> [QUESTIONS ET CONSIGNES]
a) Répondez aux questions suivantes à partir de l'article sur l'accord nucléaire iranien.
(i) De combien de voix dispose la minorité démocrate à la chambre haute du Congrès ?
(ii) Jusqu'à quelle date le Congrès avait-il pour donner son avis sur l'accord ?
(iii) Qui a estimé dimanche que le gouvernement américain avait la responsabilité de protéger l'accord ?
b) Reproduisez à l'identique le passage de l'article sur l'accord nucléaire iranien compris entre "Les républicains du" et "entrer en vigueur.", bornes incluses.

Maha Al-Cherbini avec agences, Mardi, 15 septembre 2015

Les républicains du Congrès américain n'ont pas réussi à barrer la route à l'accord nucléaire iranien, confirmant la victoire du président Barack Obama et la viabilité de son pacte, qui pourra enfin entrer en vigueur.

La voie vers l’application de l’accord nucléaire iranien semble enfin ouverte devant le président américain Barack Obama, qui sera bientôt libre d’appliquer son pacte historique signé mi-juillet par Téhéran et les Six à Vienne. Remportant haut la main sa bataille avec le Congrès, le numéro un américain a réussi, grâce au soutien des démocrates, à barrer la route à ses adversaires — les républicains — qui aspiraient à « tuer » l’accord nucléaire dans son berceau. Soucieux de faire survivre la dernière chance de la diplomatie, la minorité démocrate de la chambre haute du Congrès (42 voix) a réussi à bloquer une résolution républicaine qui aurait empêché Obama de suspendre les sanctions américaines contre l’Iran, les républicains n’ayant obtenu que la majorité des 60 voix sur 100 requises. Le Congrès avait jusqu’au 17 septembre pour donner son avis sur l’accord. Or, le président Obama n’avait pas pu attendre l’expiration de la date limite pour manifester sa victoire. « L’accord vivra et entrera en vigueur. Ce vote est une victoire pour la diplomatie, pour la sécurité nationale des Etats-Unis et pour la sécurité du monde », s’est félicité Barack Obama. Rarement un vote n’avait fait l’objet d’autant de pressions de la part des lobbys, notamment des organisations juives américaines opposées à un tel pacte, y voyant une « menace existentielle » pour Israël.

La visite du premier ministre israélien, Benyamin Netanyahu, début novembre, à la Maison Blanche — la première depuis la conclusion de l’accord — inquiète fort l’administration américaine et le camp démocrate suspicieux sur les intentions du chef israélien, surtout après son discours devant le Congrès en mars dernier où il a incité les sénateurs à torpiller l’accord nucléaire, de quoi susciter la plus grande irritation de la Maison Blanche. Selon les experts, la future visite du leader israélien pourrait avoir deux objectifs : inciter les républicains, proches d’Israël, à poursuivre leur guerre contre le pacte iranien et obtenir des garanties américaines quant à la sécurisation de l’Etat hébreu après l’entrée en vigueur de l’accord. De peur de voir le pacte nucléaire torpillé même avant son application, le ministre iranien des Affaires étrangères, Javad Zarif, a estimé dimanche que le gouvernement américain avait la responsabilité de protéger l’accord contre d’éventuelles violations initiées par le Congrès.

> [DONNÉES EXTRAITES]
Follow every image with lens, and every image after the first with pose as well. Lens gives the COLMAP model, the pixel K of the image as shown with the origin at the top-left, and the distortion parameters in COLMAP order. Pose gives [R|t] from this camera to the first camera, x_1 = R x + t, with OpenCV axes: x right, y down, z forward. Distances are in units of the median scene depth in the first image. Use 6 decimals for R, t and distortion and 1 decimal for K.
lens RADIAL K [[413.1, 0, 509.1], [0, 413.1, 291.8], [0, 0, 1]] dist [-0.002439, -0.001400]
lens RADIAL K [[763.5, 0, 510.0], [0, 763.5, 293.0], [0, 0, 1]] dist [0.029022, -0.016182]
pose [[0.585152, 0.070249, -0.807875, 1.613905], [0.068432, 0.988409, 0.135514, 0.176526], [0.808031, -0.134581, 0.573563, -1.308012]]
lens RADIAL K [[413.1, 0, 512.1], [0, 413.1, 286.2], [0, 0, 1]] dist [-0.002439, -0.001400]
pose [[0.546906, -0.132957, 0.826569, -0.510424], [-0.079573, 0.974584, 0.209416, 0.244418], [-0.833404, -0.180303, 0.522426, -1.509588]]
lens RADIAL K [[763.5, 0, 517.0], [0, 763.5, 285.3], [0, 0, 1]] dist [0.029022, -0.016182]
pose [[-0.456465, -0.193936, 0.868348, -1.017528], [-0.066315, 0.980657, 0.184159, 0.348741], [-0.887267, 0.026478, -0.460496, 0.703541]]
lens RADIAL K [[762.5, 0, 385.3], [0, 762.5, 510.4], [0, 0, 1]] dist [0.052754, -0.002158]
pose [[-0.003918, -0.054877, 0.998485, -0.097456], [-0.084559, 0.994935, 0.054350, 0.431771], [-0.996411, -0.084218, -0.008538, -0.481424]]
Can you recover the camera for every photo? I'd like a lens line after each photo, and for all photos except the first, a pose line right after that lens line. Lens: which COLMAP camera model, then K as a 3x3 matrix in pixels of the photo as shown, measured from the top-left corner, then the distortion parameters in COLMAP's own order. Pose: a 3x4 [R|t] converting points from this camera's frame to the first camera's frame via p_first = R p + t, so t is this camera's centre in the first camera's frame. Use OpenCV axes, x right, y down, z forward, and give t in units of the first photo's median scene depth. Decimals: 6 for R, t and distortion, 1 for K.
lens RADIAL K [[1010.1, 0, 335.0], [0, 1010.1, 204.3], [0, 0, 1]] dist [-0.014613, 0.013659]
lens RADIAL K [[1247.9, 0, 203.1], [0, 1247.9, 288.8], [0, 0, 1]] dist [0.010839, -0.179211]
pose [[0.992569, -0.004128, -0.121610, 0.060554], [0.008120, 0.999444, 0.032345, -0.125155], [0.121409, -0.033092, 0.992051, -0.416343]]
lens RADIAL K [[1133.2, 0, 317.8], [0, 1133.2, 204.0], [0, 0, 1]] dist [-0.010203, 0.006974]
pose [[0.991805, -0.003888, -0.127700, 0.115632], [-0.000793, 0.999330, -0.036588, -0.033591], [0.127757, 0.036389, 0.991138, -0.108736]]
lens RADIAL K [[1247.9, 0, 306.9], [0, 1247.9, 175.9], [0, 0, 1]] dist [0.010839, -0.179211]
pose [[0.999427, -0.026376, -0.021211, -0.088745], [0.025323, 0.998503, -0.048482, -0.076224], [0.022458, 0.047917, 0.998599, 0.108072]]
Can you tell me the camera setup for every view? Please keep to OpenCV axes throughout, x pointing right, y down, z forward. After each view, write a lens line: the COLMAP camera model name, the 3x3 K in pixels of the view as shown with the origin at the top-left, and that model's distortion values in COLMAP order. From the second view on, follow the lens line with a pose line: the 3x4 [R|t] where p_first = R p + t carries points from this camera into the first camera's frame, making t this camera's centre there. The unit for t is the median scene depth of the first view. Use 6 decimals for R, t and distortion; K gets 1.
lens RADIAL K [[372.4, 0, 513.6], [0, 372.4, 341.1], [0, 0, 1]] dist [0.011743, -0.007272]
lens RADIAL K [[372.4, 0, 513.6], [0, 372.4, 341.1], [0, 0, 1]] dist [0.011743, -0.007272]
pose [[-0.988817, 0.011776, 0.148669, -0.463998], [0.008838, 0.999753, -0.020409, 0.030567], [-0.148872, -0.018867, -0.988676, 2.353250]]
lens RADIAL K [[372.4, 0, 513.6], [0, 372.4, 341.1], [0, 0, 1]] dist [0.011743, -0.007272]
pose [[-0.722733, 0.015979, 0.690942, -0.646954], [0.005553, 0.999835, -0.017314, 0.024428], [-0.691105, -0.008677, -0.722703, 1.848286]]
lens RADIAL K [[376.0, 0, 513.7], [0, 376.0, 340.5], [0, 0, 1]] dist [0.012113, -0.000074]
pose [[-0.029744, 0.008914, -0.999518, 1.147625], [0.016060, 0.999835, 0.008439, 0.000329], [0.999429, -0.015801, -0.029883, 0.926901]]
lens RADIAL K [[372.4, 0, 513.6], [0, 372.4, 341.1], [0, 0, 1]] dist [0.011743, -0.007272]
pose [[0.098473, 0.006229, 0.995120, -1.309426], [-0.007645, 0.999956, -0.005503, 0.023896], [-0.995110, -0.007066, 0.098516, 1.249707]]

> [CORRIGÉ]
a)
(i) 42 voix.
(ii) Jusqu'au 17 septembre.
(iii) Javad Zarif, le ministre iranien des Affaires étrangères.

b)
Les républicains du Congrès américain n'ont pas réussi à barrer la route à l'accord nucléaire iranien, confirmant la victoire du président Barack Obama et la viabilité de son pacte, qui pourra enfin entrer en vigueur.